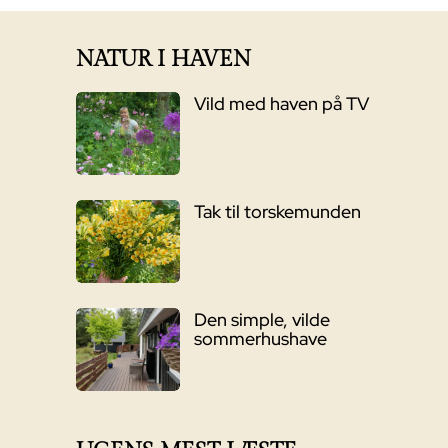
6.395,00 kr..
4.999,00 kr..
NATUR I HAVEN
Vild med haven på TV
Tak til torskemunden
Den simple, vilde
sommerhushave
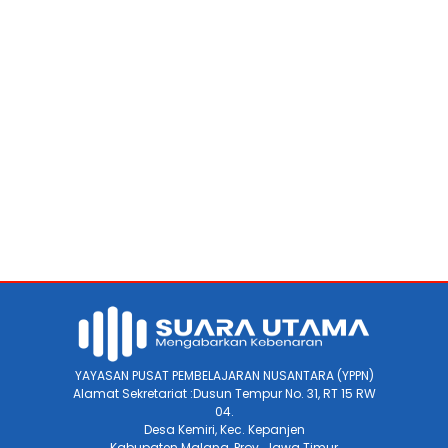
YAYASAN PUSAT PEMBELAJARAN NUSANTARA (YPPN)
Alamat Sekretariat :Dusun Tempur No. 31, RT 15 RW
04.
Desa Kemiri, Kec. Kepanjen
Kabupaten Malang, Prov. Jawa Timur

|---|

> _REQUEST_
Your task is a word-for-word transcription of the entries, leaving out all pictures.

> _RESPONSE TO THIS TASK_
6.395,00 kr..
4.999,00 kr..
NATUR I HAVEN
Vild med haven på TV
Tak til torskemunden
Den simple, vilde
sommerhushave
YAYASAN PUSAT PEMBELAJARAN NUSANTARA (YPPN)
Alamat Sekretariat :Dusun Tempur No. 31, RT 15 RW
04.
Desa Kemiri, Kec. Kepanjen
Kabupaten Malang, Prov. Jawa Timur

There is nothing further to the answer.